This folder contains multiple demonstrations showcasing the integration of vLLM Engine with TorchServe, running inference with continuous batching. vLLM achieves high throughput using PagedAttention. More details can be found here. The vLLM integration uses our new asynchronous worker communication mode which decoupled communication between frontend and backend from running the actual inference. By using this new feature TorchServe is capable to feed incoming requests into the vLLM engine while asynchronously running the engine in the backend. As long as a single request is inside the engine it will continue to run and asynchronously stream out the results until the request is finished.
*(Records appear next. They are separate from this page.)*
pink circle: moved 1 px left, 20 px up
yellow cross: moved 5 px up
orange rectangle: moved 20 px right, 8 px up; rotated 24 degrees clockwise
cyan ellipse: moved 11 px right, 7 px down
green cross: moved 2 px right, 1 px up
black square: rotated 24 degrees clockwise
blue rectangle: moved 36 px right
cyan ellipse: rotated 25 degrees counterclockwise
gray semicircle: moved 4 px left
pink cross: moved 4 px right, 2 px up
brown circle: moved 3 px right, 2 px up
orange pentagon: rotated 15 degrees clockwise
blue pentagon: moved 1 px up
New requests are added to the engine in a continuous fashion similar to the continuous batching mode shown in other examples. For all examples distributed inference can be enabled by following the instruction here
- demo1: Meta-Llama3
- demo2: Mistral
- demo3: lora
-
LLMEngine configuration: vLLM EngineArgs is defined in the section of
handler/vllm_engine_config
of model-config.yaml. -
Sampling parameters for text generation: vLLM SamplingParams is defined in the JSON format, for example, prompt.json.
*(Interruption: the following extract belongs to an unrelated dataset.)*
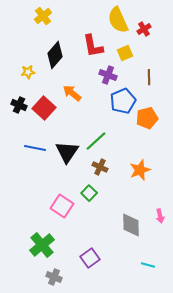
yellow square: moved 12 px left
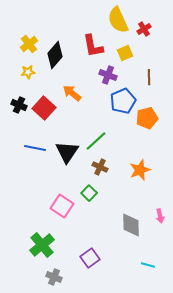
yellow cross: moved 14 px left, 28 px down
All examples can be easily distributed over multiple GPUs by enabling tensor parallelism in vLLM. To enable distributed inference the following additions need to made to the model-config.yaml of the examples where 4 is the number of desired GPUs to use for the inference:
# TorchServe frontend parameters
...
parallelType: "custom"
parallelLevel: 4
handler:
...
vllm_engine_config:
...
tensor_parallel_size: 4
While this example in theory works with multiple workers it would distribute the incoming requests in a round robin fashion which might lead to non optimal worker/hardware utilization. It is therefore advised to only use a single worker per engine and utilize tensor parallelism to distribute the model over multiple GPUs as described in the previous section. This will result in better hardware utilization and inference performance.